To build a house seems a daunting task, and indeed it should have seemed even more so due to how severely ill we both are. Nonetheless, I took up the project with great zeal and an incredible desire to finally have a real home.

As the weeks rolled by and became months, we had still made very little progress. Working on a shoestring budget as we were, we had tried to build very small and very much under budget. Conventional building materials were not an option as they are far too toxic for our bodies to handle now. This was how we came to build a load-bearing straw bale house, a hope for less toxicity. It is also the first one approved for building in our county. Given the nature of what we were trying to build, we had few options for contractors. Because of this we tried working with independent contractors and professionals who though unlicensed, showed a great willingness to make our dream of living in a safe house a reality.

Promises of meeting budgets and MCS needs filled the air, only to later be blown away on the breeze.

It is absolutely incredible the number of people willing to take advantage of a severely ill couple living in a tent.
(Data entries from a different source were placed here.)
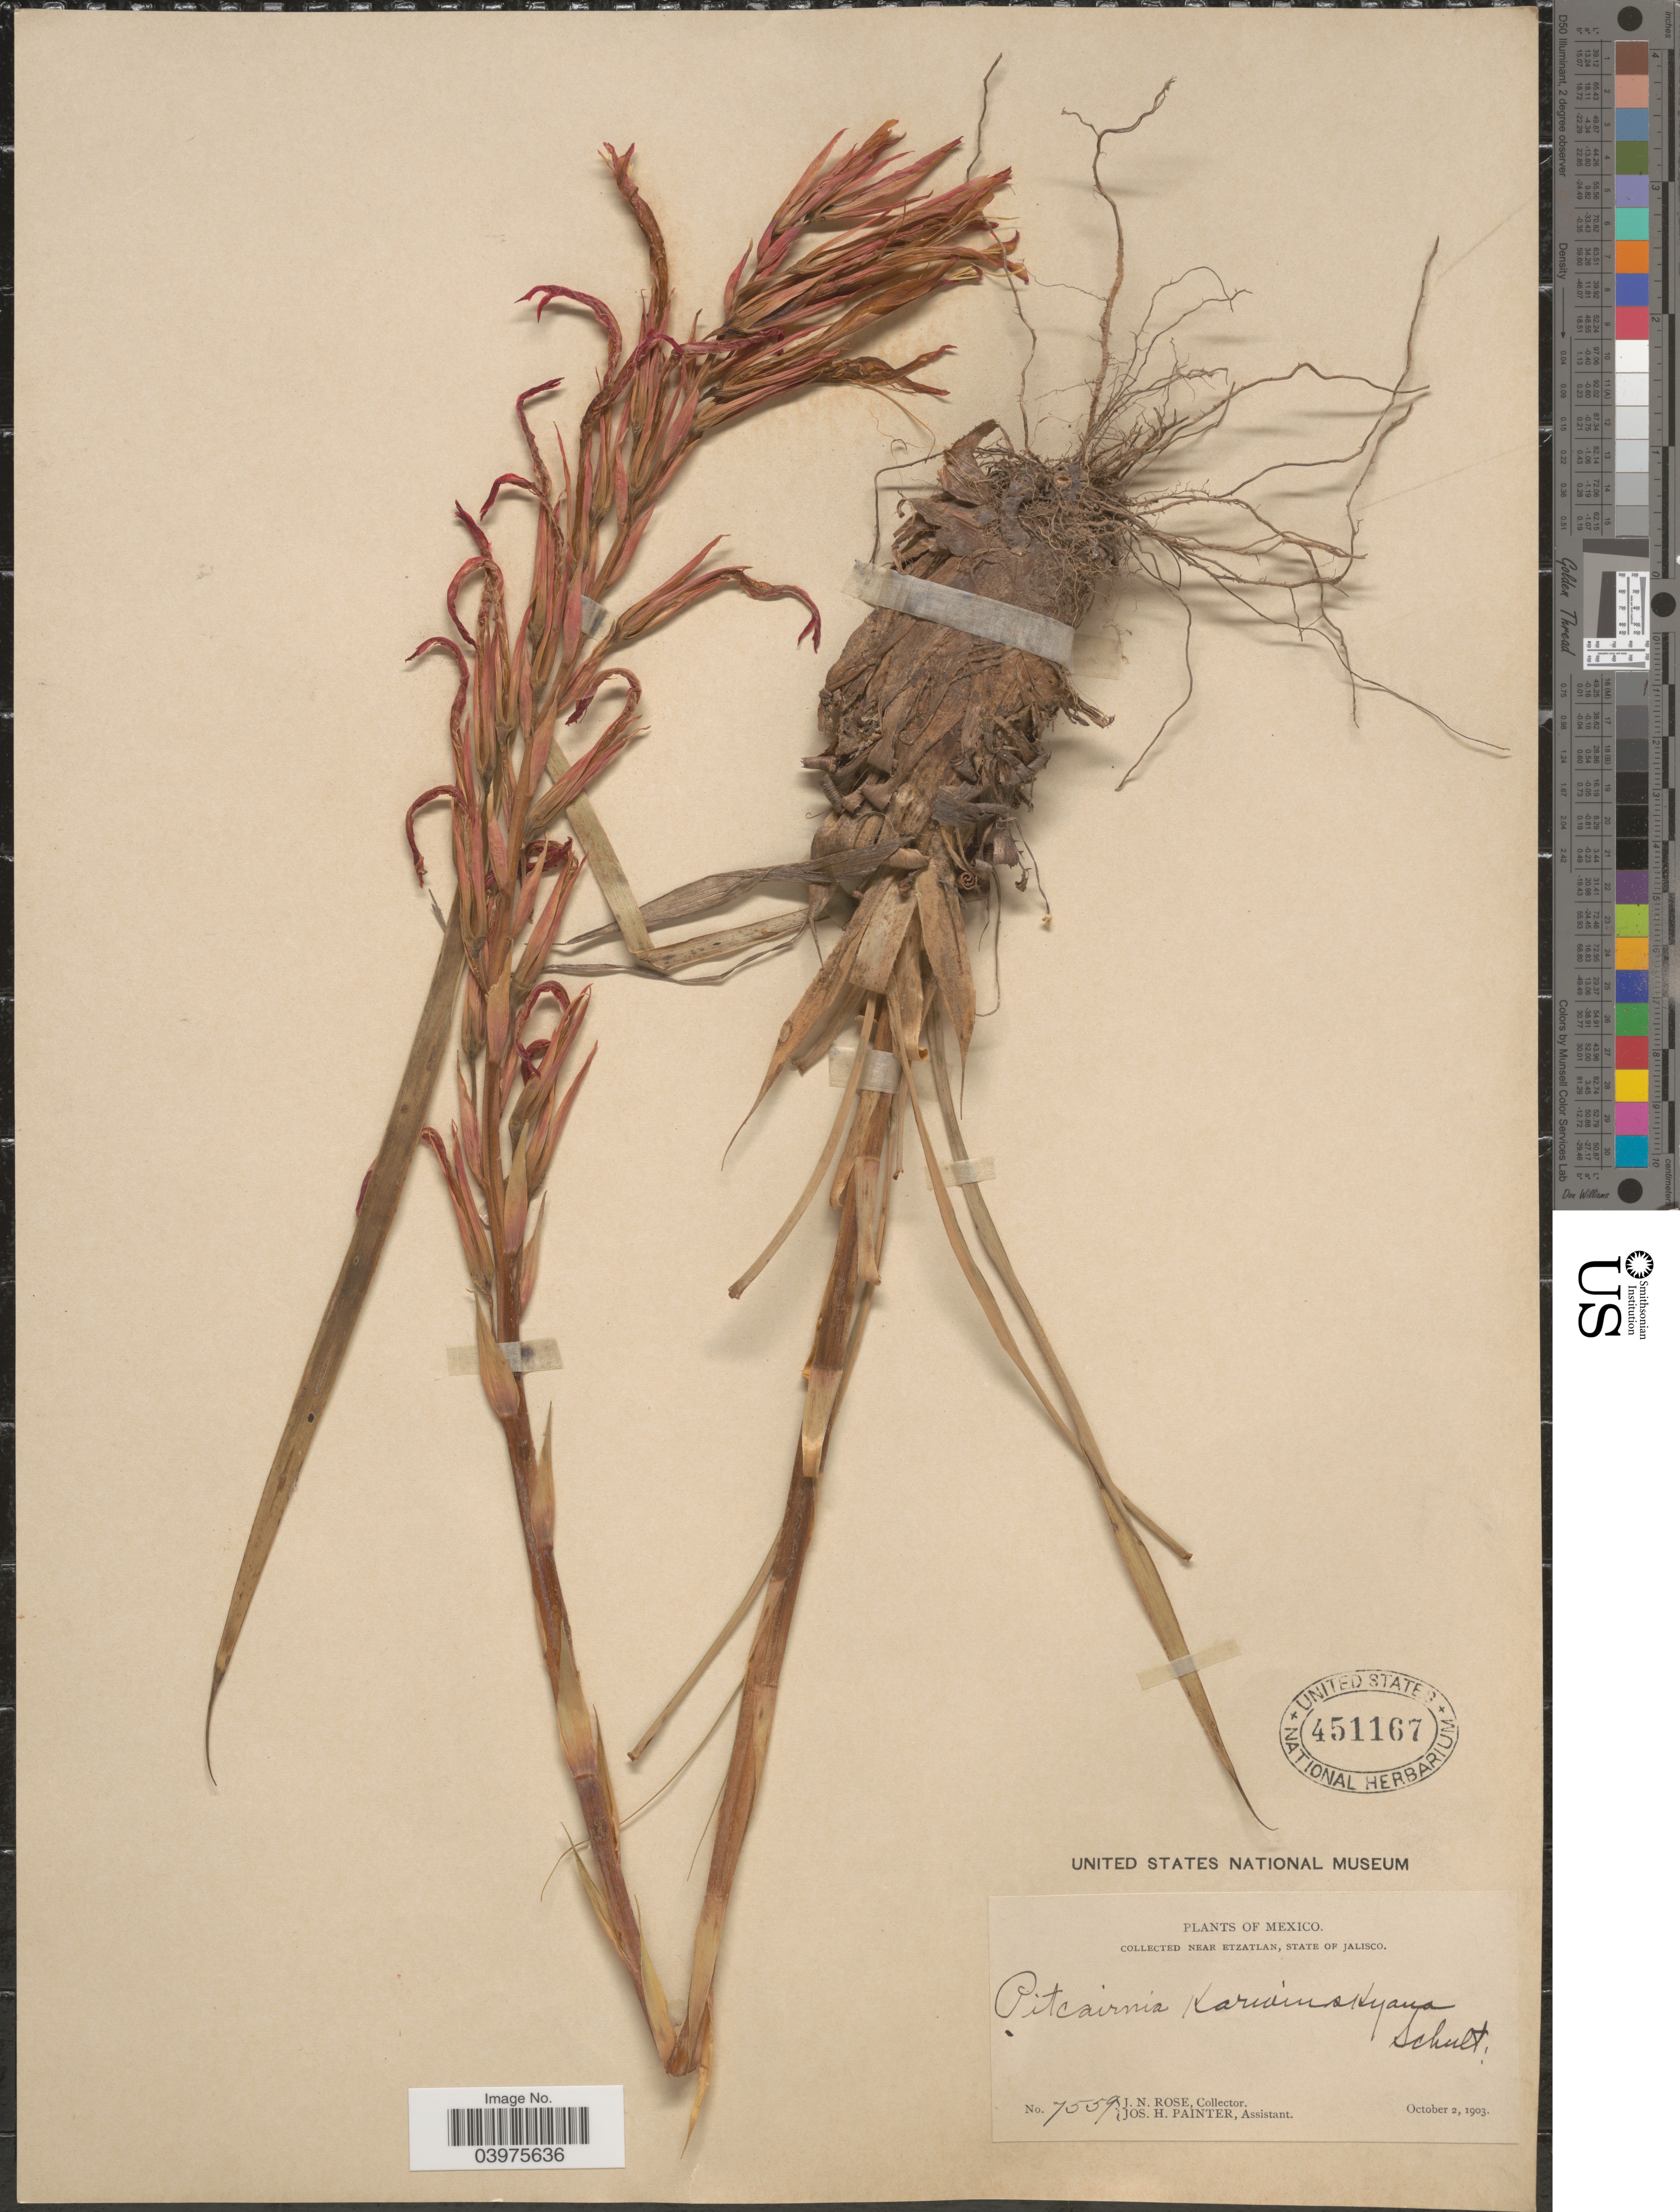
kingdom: Plantae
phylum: Tracheophyta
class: Liliopsida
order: Poales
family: Bromeliaceae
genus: Pitcairnia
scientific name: Pitcairnia karwinskyana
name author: Schult. & Schult. f.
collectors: J. N. Rose & J. H. Painter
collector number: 7559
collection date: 1903-10-02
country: Mexico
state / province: Jalisco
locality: Near Etzatlan.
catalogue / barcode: US 451167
Astounding even. It eventually all came down to money. They wanted more than the agreed upon prices in the contracts to continue working and we refused to be strong armed into paying more. I do not understand people who think that way, and perhaps that is ultimately what led to our being deceived by them in the first place. Or perhaps they had originally meant to keep the promises they uttered, but after the initial shock of finding two people homeless in the woods had faded, they began to think more of their pocketbooks than of being kind and gentle people.

Whatever the reasons, four and a half years later our house still sits without us in it, lonely and waiting to be completed. The years have left us with little resources to finish building, no contractors whom we can trust, and a home no longer safe for us to be within twenty feet of it for longer than a few minutes. Out of options and out of resources, I dont know how we will ever get this done. But what I do know is that every day sees me out there looking at my unfinished and toxic house and trying to will it from the very depths of my being to become the finished, toxic free house that I have always dreamed it could be.